Dell’antisemitismo presente e crescente nel mondo si è scritto, parlato e documentato; l’allarme più volte suonato, ma, alla fine, non è stato fatto nulla. Dopo l’azione assassina di Hamas del 7 ottobre e la reazione israeliana – che non poteva, naturalmente non esserci, ma non come l’ha attuata il premier israeliano nel far mancare anche gli aiuti umanitari a una popolazione ridotta alla sopravvivenza e vittima, essa stessa, dei terroristi di Hamas ha finito per dare sponda alle più varie e confuse varie contrarietà contro Israele - si sono verificati due punti di valutazione tra chi riteneva che la soluzione “due popoli due stati” potesse stare ancora in piedi e chi, invece, riteneva fosse tramontata definitivamente. A nostro avviso quest’ultima ipotesi è ciò che vuole il premier israeliano. In passato, infatti, anche grazie a finanziamenti del Quatar Netanyahu, lasciando libero insediamento ai coloni che rappresentano l’ala destra dello schieramento politico israeliano ha giocato di sponda con Hamas per liquidare definitamente l’autonomia politica della Cisgiordania, ossia il pre-Stato di Palestina. Ai coloni Netanyahu si appoggia per consolidare il proprio potere personale sapendo bene che la fine di questa vicenda, quando avverrà, segnerà pure quella della sua presenza sulla scena politica.

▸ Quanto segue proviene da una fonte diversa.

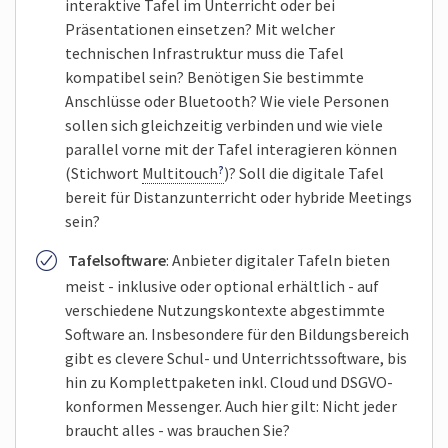
interaktive Tafel im Unterricht oder bei
Präsentationen einsetzen? Mit welcher
technischen Infrastruktur muss die Tafel
kompatibel sein? Benötigen Sie bestimmte
Anschlüsse oder Bluetooth? Wie viele Personen
sollen sich gleichzeitig verbinden und wie viele
parallel vorne mit der Tafel interagieren können
(Stichwort
Multitouch
)? Soll die digitale Tafel
bereit für Distanzunterricht oder hybride Meetings
sein?
Tafelsoftware
: Anbieter digitaler Tafeln bieten
meist - inklusive oder optional erhältlich - auf
verschiedene Nutzungskontexte abgestimmte
Software an. Insbesondere für den Bildungsbereich
gibt es clevere Schul- und Unterrichtssoftware, bis
hin zu Komplettpaketen inkl. Cloud und DSGVO-
konformen Messenger. Auch hier gilt: Nicht jeder
braucht alles - was brauchen Sie?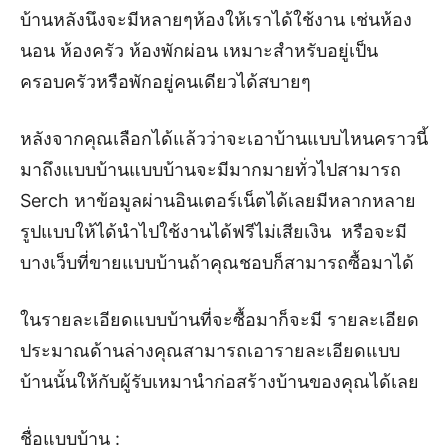
บ้านหลังนึงจะมีหลายๆห้องให้เราได้ใช้งาน เช่นห้อง
นอน ห้องครัว ห้องพักผ่อน เหมาะสำหรับอยู่เป็น
ครอบครัวหรือพักอยู่คนเดียวได้สบายๆ
หลังจากคุณเลือกได้แล้วว่าจะเอาบ้านแบบไหนคราวนี้
มาถึงแบบบ้านแบบบ้านจะมีมากมายทั่วไปสามารถ
Serch หาข้อมูลผ่านอินเตอร์เน็ตได้เลยมีหลากหลาย
รูปแบบให้ได้นำไปใช้งานได้ฟรีไม่เสียเงิน หรือจะมี
บางเว็บที่ขายแบบบ้านถ้าคุณชอบก็สามารถซื้อมาได้
ในรายละเอียดแบบบ้านที่จะซื้อมาก็จะมี รายละเอียด
ประมาณด้านล่างคุณสามารถเอารายละเอียดแบบ
บ้านนั้นให้กับผู้รับเหมานำก่อสร้างบ้านของคุณได้เลย
ชื่อแบบบ้าน :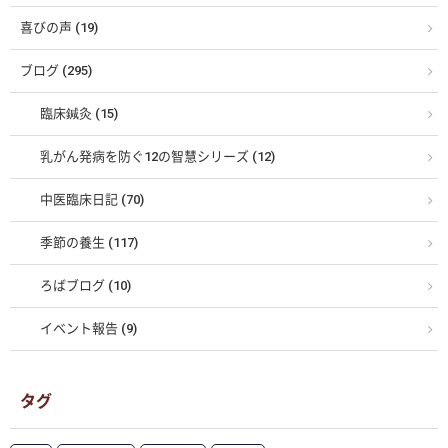
喜びの声 (19)
ブログ (295)
臨床鍼灸 (15)
乳がん発病を防ぐ12の智慧シリーズ (12)
中医臨床日記 (70)
季節の養生 (117)
ろばブログ (10)
イベント報告 (9)
タグ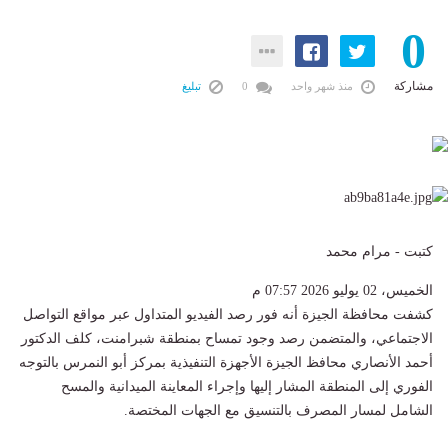
0
مشاركة
منذ شهر واحد
0
تبليغ
كتبت - مرام محمد
الخميس، 02 يوليو 2026 07:57 م
كشفت محافظة الجيزة أنه فور رصد الفيديو المتداول عبر مواقع التواصل
الاجتماعي، والمتضمن رصد وجود تمساح بمنطقة شبرامنت، كلف الدكتور
أحمد الأنصاري محافظ الجيزة الأجهزة التنفيذية بمركز أبو النمرس بالتوجه
الفوري إلى المنطقة المشار إليها وإجراء المعاينة الميدانية والمسح
الشامل لمسار المصرف بالتنسيق مع الجهات المختصة.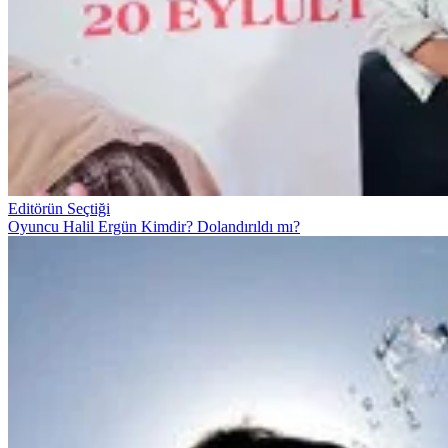
Editörün Seçtiği
Oyuncu Halil Ergün Kimdir? Dolandırıldı mı?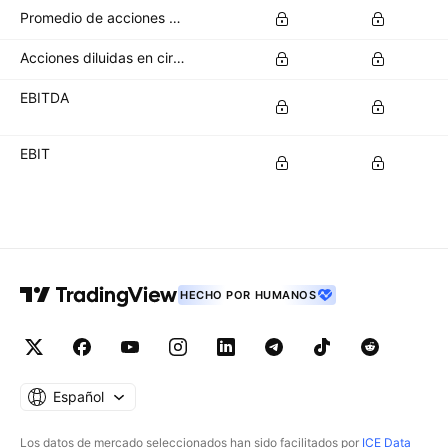
Promedio de acciones básicas en circulación
Acciones diluidas en circulación
EBITDA
EBIT
HECHO POR HUMANOS
Español
Los datos de mercado seleccionados han sido facilitados por
ICE Data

Tralasciando quanto sarebbe necessario, ossia tornare con precisione logico-storica sulle diversità tra antisionismo, antisemitismo, senso dello Stato di Israele e pure se la comunità ebrea possa considerarsi un popolo o una nazione - solo per ricordare alcune tematiche fondamentali della questione - ma passando subito al dato politico nella condanna più assoluta del, 7 ottobre e non sulle ragioni della risposta che ci doveva essere e non poteva che essere dura, ma su come essa a un certo punto è diventata barbarie antiumanitaria, noi crediamo che la soluzione dei “due popoli due Stati “sia l’unica possibile.
Fino ad oggi tale soluzione è stata considerata alla stregua di una formula magica; essa racchiude una verità e una debolezza. La verità è che la pace e la convivenza non hanno altra strada che questa; la debolezza è che, trattandosi di due popoli uno dentro l’altro, non è prevista nessuna forma di salvaguardia delle minoranze interne. Latita, cioè, il diritto internazionale a dare costrutto alla soluzione politica.
In Israele vive una comunità araba che ha uno status differenziato da quello della popolazione ebrea, perché nello Stato palestinese non potrebbe esserci una comunità ebrea con un suo status? In fondo succede anche in Italia con l’Alto Adige. Nel caso della Palestina andrebbero rimosse le occupazioni coloniali dei coloni e poi costruire le forme della convivenza.
Semplicistico o utopico? No, politicamente realistico. I morti di Washington ci danno il livello cui è giunto l’odio contro gli ebrei; i brividi ci corrono lungo la schiena. Allora perché, da parte di tanti governi, invece di invocare un’azione dell’Onu, visto che l’Onu è fatta dai Paesi che ne fanno parte, dopo le solite frasi di rito al dolore per l’assassinio commesso, non viene presa un’iniziativa, dentro l’Onu, per una grande, planetaria campagna, contro l’antisemitismo?